## Directives
1) According to the Soxan page, which speech task does the training script start with?
2) Retype the stretch of the Soxan page from "This repository consists" through "the pretrained models.".
* start Excerpted text *
Wav2Vec for speech recognition, classification, and audio classification

Overview

Soxan

در زبان پارسی به نام سخن

This repository consists of models, scripts, and notebooks that help you to use all the benefits of Wav2Vec 2.0 in your research. In the following, I'll show you how to train speech tasks in your dataset and how to use the pretrained models.

How to train

I'm just at the beginning of all the possible speech tasks. To start, we continue the training script with the speech emotion recognition problem.

Training - Notebook

Task Notebook
Speech Emotion Recognition (Wav2Vec 2.0) Open In Colab
Speech Emotion Recognition (Hubert) Open In Colab
Audio Classification (Wav2Vec 2.0) Open In Colab

Training - CMD

python3 run_wav2vec_clf.py \
    --pooling_mode="mean" \
    --model_name_or_path="lighteternal/wav2vec2-large-xlsr-53-greek" \
    --model_mode="wav2vec2" \ # or you can use hubert
    --output_dir=/path/to/output \
    --cache_dir=/path/to/cache/ \
    --train_file=/path/to/train.csv \
    --validation_file=/path/to/dev.csv \
    --test_file=/path/to/test.csv \
    --per_device_train_batch_size=4 \
    --per_device_eval_batch_size=4 \
    --gradient_accumulation_steps=2 \
    --learning_rate=1e-4 \
    --num_train_epochs=5.0 \
    --evaluation_strategy="steps"\
    --save_steps=100 \
    --eval_steps=100 \
    --logging_steps=100 \
    --save_total_limit=2 \
    --do_eval \
    --do_train \
    --fp16 \
    --freeze_feature_extractor

Prediction

import torch
import torch.nn as nn
import torch.nn.functional as F
import torchaudio
from transformers import AutoConfig, Wav2Vec2FeatureExtractor
from src.models import Wav2Vec2ForSpeechClassification, HubertForSpeechClassification

model_name_or_path = "path/to/your-pretrained-model"

device = torch.device("cuda" if torch.cuda.is_available() else "cpu")
config = AutoConfig.from_pretrained(model_name_or_path)
* end Excerpted text *
* start Data excerpt *
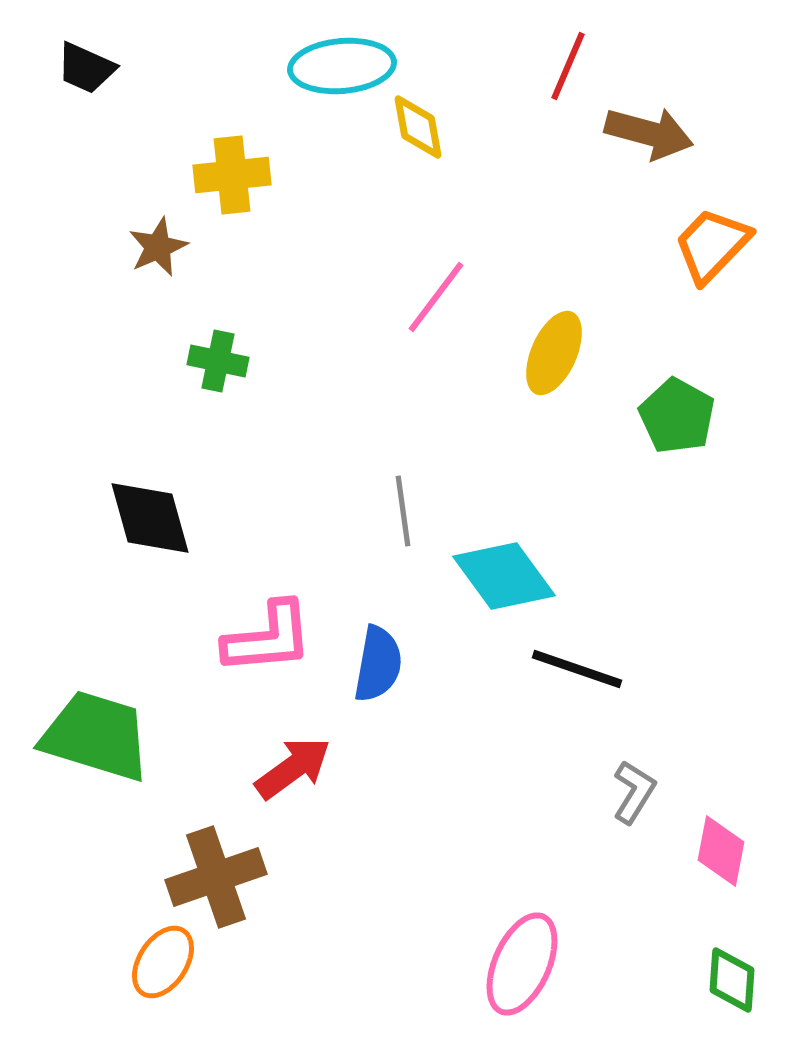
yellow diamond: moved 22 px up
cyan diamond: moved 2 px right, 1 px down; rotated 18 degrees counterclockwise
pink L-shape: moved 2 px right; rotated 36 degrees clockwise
* end Data excerpt *
## Answers to each task
1) Speech emotion recognition.

2)
This repository consists of models, scripts, and notebooks that help you to use all the benefits of Wav2Vec 2.0 in your research. In the following, I'll show you how to train speech tasks in your dataset and how to use the pretrained models.